Traditionally, insulators, conductors and semiconductors can be told apart by the size of their so-called band gap, which measures the amount of energy the material's electrons need before they can start moving freely through the solid and conduct electricity. Conductors have a band gap close to 0 eV (electronvolts), semiconductors range approximately between 1 and 9 eV, and anything above is usually considered an insulator.

More recently, so-called topological insulators have been discovered that can act as conductors and insulators at the same time, depending on the location of the electrons within the compound. More specifically, the interior or bulk of the material acts as an insulator, but its surface is conductive.

What the research team led by Prof. Suchitra Sebastian found, however, is something much more peculiar and explanation-defying. It appears that in the material samarium hexaboride (SmB6), the bulk itself can be both a conductor and an insulator at the same time.

Samarium hexaboride is a Kondo insulator, that is to say that it has a narrow band gap (of about 10 meV) and therefore is a good conductor at room temperature. However, at low temperatures of below 50 K, some complex and peculiar interactions between its electrons lead it to behave as an insulator. Although peculiar themselves, these materials, which straddle the line between insulators and conductors, are well understood by material scientists.

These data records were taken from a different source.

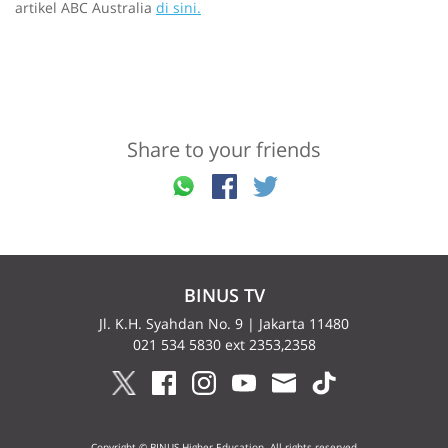
artikel ABC Australia
di sini.
Share to your friends
BINUS TV
Jl. K.H. Syahdan No. 9 | Jakarta 11480
021 534 5830 ext 2353,2358
Copyright © BINUS Higher Education. All rights reserved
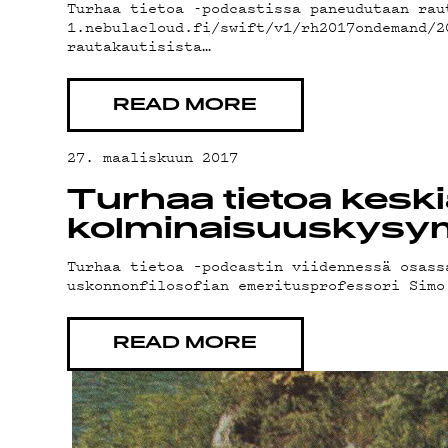
DE
Turhaa tietoa -podcastissa paneudutaan rau
1.nebulacloud.fi/swift/v1/rh2017ondemand
rautakautisista…
READ MORE
27. maaliskuun 2017
Turhaa tietoa keskia
kolminaisuuskysym
PO
Turhaa tietoa –podcastin viidennessä osass
uskonnonfilosofian emeritusprofessori Simo
READ MORE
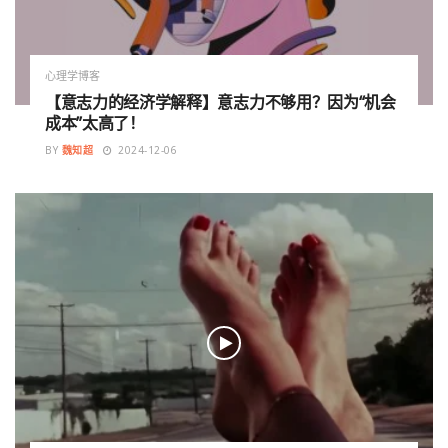
心理学博客
【意志力的经济学解释】意志力不够用？因为“机会
成本”太高了！
BY
魏知超
2024-12-06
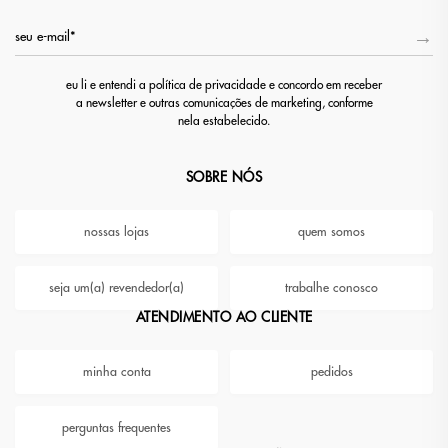
eu li e entendi a política de privacidade e concordo em receber
a newsletter e outras comunicações de marketing, conforme
nela estabelecido.
SOBRE NÓS
nossas lojas
quem somos
seja um(a) revendedor(a)
trabalhe conosco
ATENDIMENTO AO CLIENTE
minha conta
pedidos
perguntas frequentes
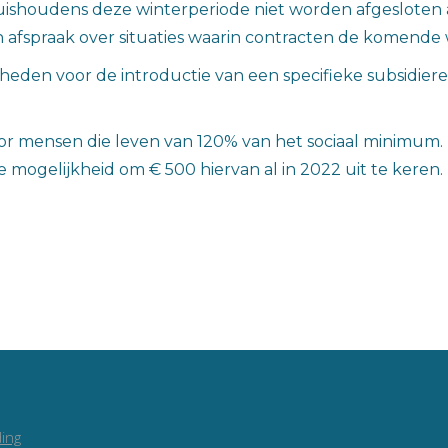
huishoudens deze winterperiode niet worden afgesloten 
n afspraak over situaties waarin contracten de komend
eden voor de introductie van een specifieke subsidier
oor mensen die leven van 120% van het sociaal minimum.
mogelijkheid om € 500 hiervan al in 2022 uit te keren.
ing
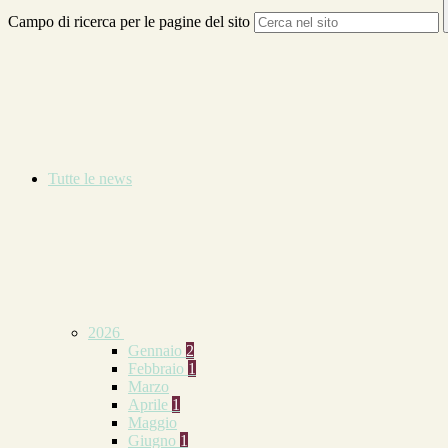
Campo di ricerca per le pagine del sito
Tutte le news
2026
Gennaio
2
Febbraio
1
Marzo
Aprile
1
Maggio
Giugno
1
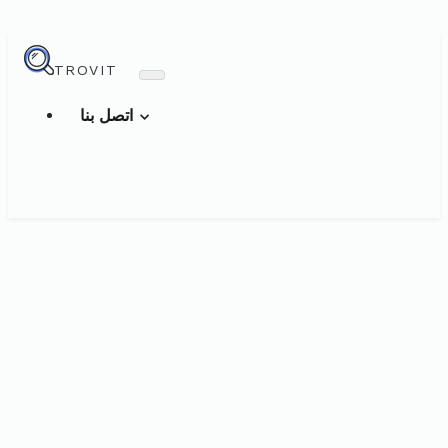
TROVIT
اتصل بنا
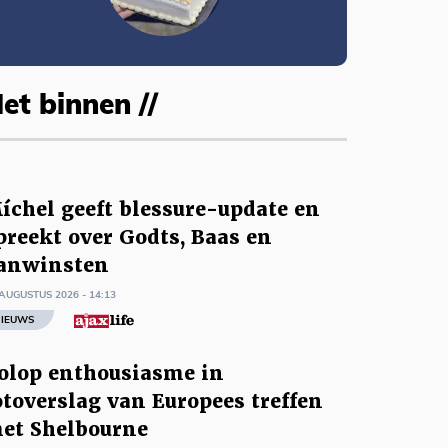
et binnen //
íchel geeft blessure-update en
preekt over Godts, Baas en
anwinsten
AUGUSTUS 2026 - 14:13
IEUWS
olop enthousiasme in
otoverslag van Europees treffen
et Shelbourne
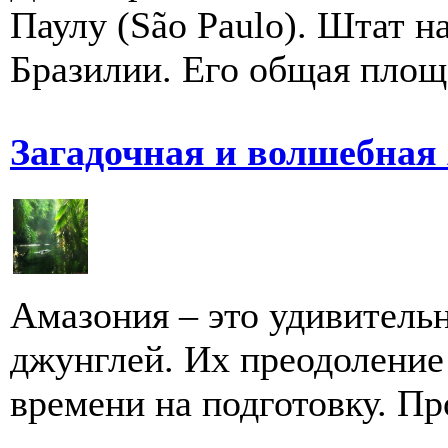
Паулу (São Paulo). Штат н
Бразилии. Его общая площа
Загадочная и волшебная
Амазония – это удивитель
джунглей. Их преодоление
времени на подготовку. Пр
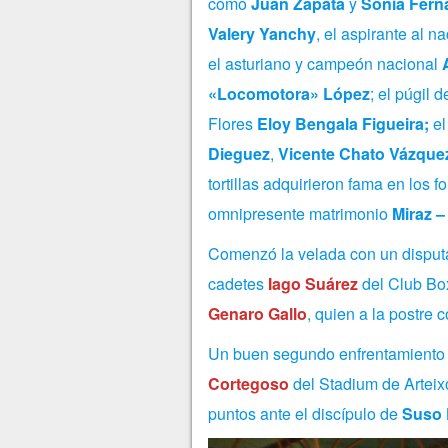
como
Juan Zapata
y
Sonia Fern
Valery Yanchy
, el aspirante al n
el asturiano y campeón nacional
«Locomotora» López
; el púgil 
Flores
Eloy Bengala Figueira;
el
Dieguez
,
Vicente Chato Vázque
tortillas adquirieron fama en los
omnipresente matrimonio
Miraz –
Comenzó la velada con un disput
cadetes
Iago Suárez
del Club Box
Genaro Gallo
, quien a la postre 
Un buen segundo enfrentamiento
Cortegoso
del Stadium de Arteixo
puntos ante el discípulo de
Suso 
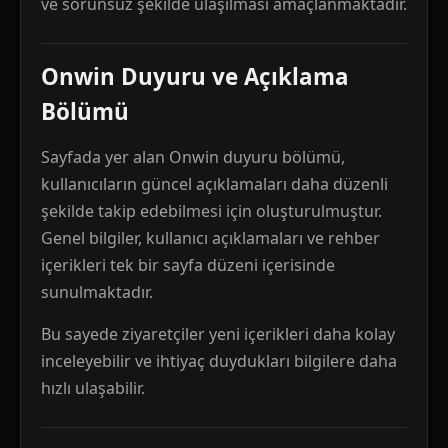
ve sorunsuz şekilde ulaşılması amaçlanmaktadır.
Onwin Duyuru ve Açıklama
Bölümü
Sayfada yer alan Onwin duyuru bölümü,
kullanıcıların güncel açıklamaları daha düzenli
şekilde takip edebilmesi için oluşturulmuştur.
Genel bilgiler, kullanıcı açıklamaları ve rehber
içerikleri tek bir sayfa düzeni içerisinde
sunulmaktadır.
Bu sayede ziyaretçiler yeni içerikleri daha kolay
inceleyebilir ve ihtiyaç duydukları bilgilere daha
hızlı ulaşabilir.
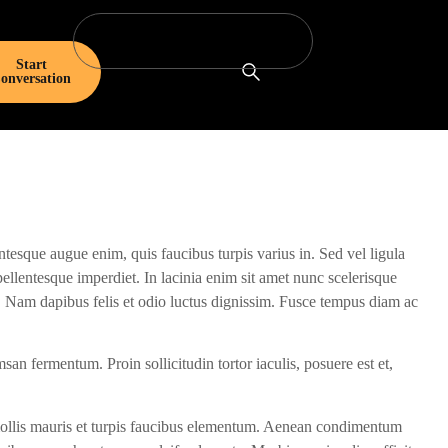
Start
onversation
entesque augue enim, quis faucibus turpis varius in. Sed vel ligula
ellentesque imperdiet. In lacinia enim sit amet nunc scelerisque
 Nam dapibus felis et odio luctus dignissim. Fusce tempus diam ac
san fermentum. Proin sollicitudin tortor iaculis, posuere est et,
t mollis mauris et turpis faucibus elementum. Aenean condimentum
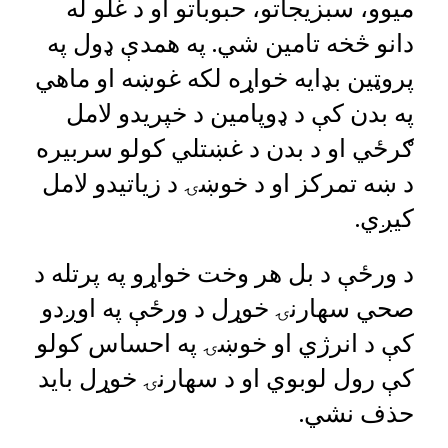
میوو، سبزیجاتو، حبوباتو او د غلو له
دانو څخه تامین شي. په همدې ډول په
پروټین بډایه خواړه لکه غوښه او ماهي
په بدن کې د ډوپامین د خپریدو لامل
ګرځي او د بدن د غښتلي کولو سربیره
د ښه تمرکز او د خوښۍ د زیاتیدو لامل
کیږي.
د ورځې د بل هر وخت خواړو په پرتله د
صحي سهارنۍ خوړل د ورځې په اوږدو
کې د انرژي او خوښۍ په احساس کولو
کې رول لوبوي او د سهارنۍ خوړل باید
حذف نشي.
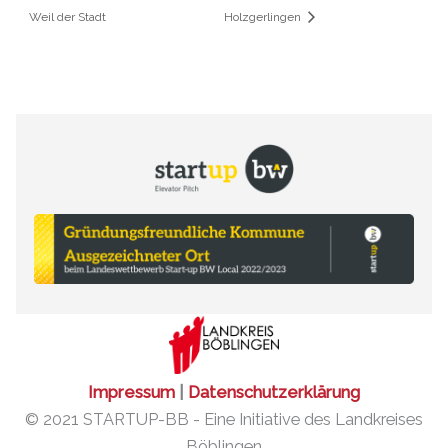
Weil der Stadt
Holzgerlingen
Impressum
|
Datenschutzerklärung
© 2021 STARTUP-BB - Eine Initiative des Landkreises
Böblingen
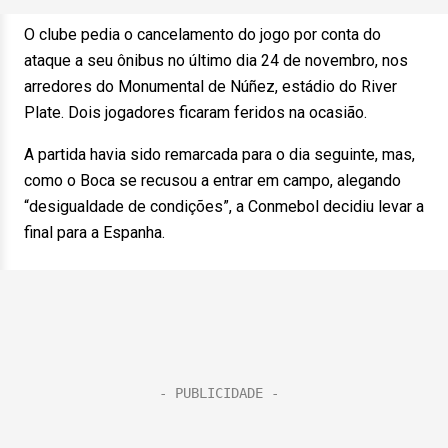
O clube pedia o cancelamento do jogo por conta do
ataque a seu ônibus no último dia 24 de novembro, nos
arredores do Monumental de Núñez, estádio do River
Plate. Dois jogadores ficaram feridos na ocasião.
A partida havia sido remarcada para o dia seguinte, mas,
como o Boca se recusou a entrar em campo, alegando
“desigualdade de condições”, a Conmebol decidiu levar a
final para a Espanha.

The puzzling thing about samarium hexaboride is that it adds even more strangeness to the mix. Measuring the electrical resistance of the compound indicates that the material behaves as an insulator; however, further analysis of the material's Fermi surface (an abstract boundary used to reliably predict the properties of materials) contradicts this, indicating that the material actually behaves as a good metal. And yet, at temperatures approaching absolute zero, the quantum oscillations of the material keep growing more and more in size as the temperature is lowered, a behavior that is in contrast with both the Fermi analysis and the rules that govern conventional metals.

Scientists don't yet know what may be causing this unusual behavior, and have suggested that this could be the first in a new class of materials which is neither a conductor or an insulator (or a semiconductor, for that matter). One hypothesis is that, because the material is right at the edge between conductor and insulator, it could be simply fluctuating back and forth between these two radically opposite behaviors.

"The discovery of dual metal-insulator behaviour in a single material has the potential to overturn decades of conventional wisdom regarding the fundamental dichotomy between metals and insulators," says Sebastian.

The results were published in the latest edition of the journal Science.